In Merleau-Ponty’s phenomenology, the musician obeys the sonata. Another phenomenologist, Aurel Kolnai, observes a bow to the sovereignty of objects. Edmund Burke adds that this bow is always a bow to Establishment, the settled institutions of a people: the civil service, diplomatic corps, our military and its famous regiments, the courts, universities, churches, the pub, etc. Each of these institutions house and express value clusters and, profoundly, deference to these is also a refusal to use power to manipulate objects contrary to their natures.[8] Indeed, for Merleau-Ponty (though not Shaftesbury) we suffer “intentional threads around certain knots” (Signs, 165) which are “upright, insistent, flaying our glance with their edges” (Signs, 181).
[1] M. Merleau-Ponty, The Visible and the Invisible (Northwestern University Press, 1968).
[2] M. Bakunin, Statism and Anarchy (Cambridge University Press, 2005), p. 155, 133-35 among many pages.

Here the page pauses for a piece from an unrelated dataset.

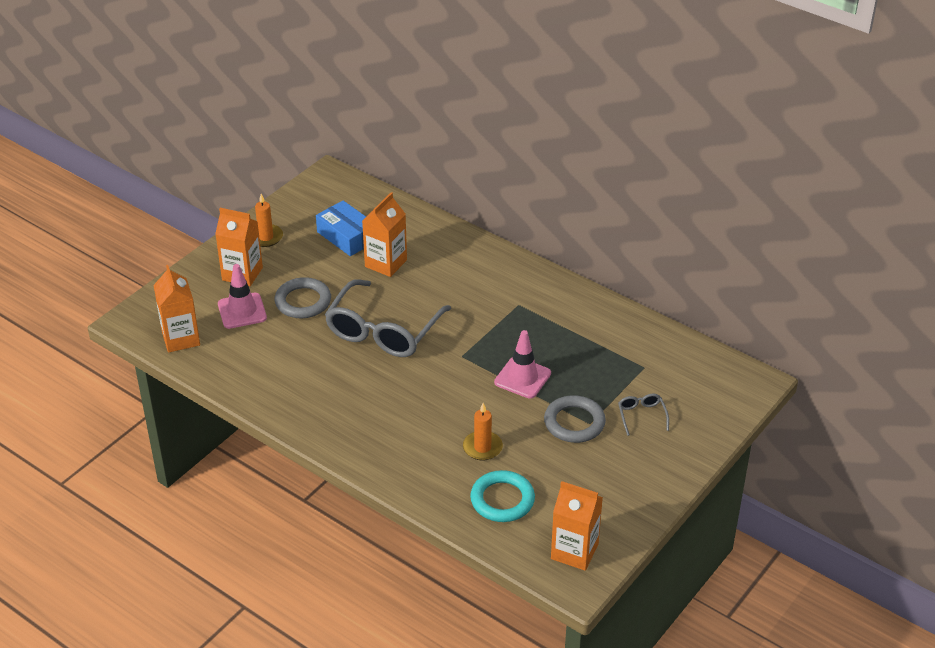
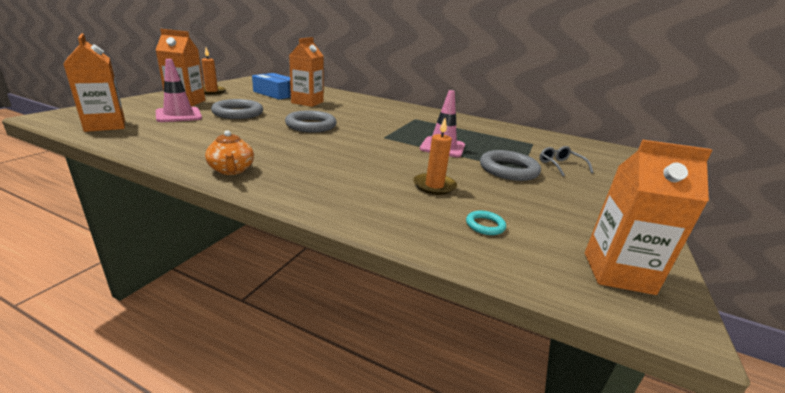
camera: 15 degrees left, 15 degrees down
grey glasses [325,279,451,357] -> grey ring [285,110,337,132]
turquoise ring [470,470,535,522] -> turquoise ring [466,211,506,235], size x0.49
none -> orange teapot [205,130,254,175]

[3] M. Merlea-Ponty, Signs (Northwestern University Press, 1972).
[4] E. Alloa, Resistance of the Sensible World (Fordham University Press, 2017), pp. 80-81.
[5] At the very least, intimates: Merleau-Ponty likes the idea of polymorphism because he does not want to think of objects or values as discrete essences (VI, 206-07): cf. M. Merleau-Ponty, The Primacy of Perception (Northwestern University Press, 1982), p. 5 (hereafter = PP). The red dress is red by “com-position,” that is, it is only what it is by its relationship with other reds about it and even other colours: this is why being is said to be a texture (Merleau-Ponty was very taken with pointillism [ ]; cf. VI, 207). I think Shaftesbury’s account of value tones compatible with this polymorphism: in pointillism the tones still come to visibility. I also think a “hard” doctrine of value tones possible. The point is to escape Cartesianism (really the legacy of Heraclitus and Parmenides) and the analogia entis does so. “Hard” value tones make sense of Proust – and important test case – and there are times when Merleau-Ponty speaks this way himself (VI, 207-08).
[6] A. A. Cooper, Third Earl of Shaftesbury, Characteristics of Men, Manners, Opinions, Times (Cambridge University Press, 2003), pp. 416-17.
[7] Signs, p. 174.
[8] It is a little unclear how liquid Merleau-Ponty thought this “vaginal” potency. As noted in the footnote 4, there are places where he speaks of “hard” value tones. If too liquid, he’ll loose the bow to the sovereignty of the object but, of course, his Leftism might welcome the transformational and revolutionary possibilities of a lack of deference. The problem here though is whether he’d have slipped back into Cartesianism, a univocity of omnipotent divine will. And if he has, an added worry would be that his philosophy is not phenomenological but ideological.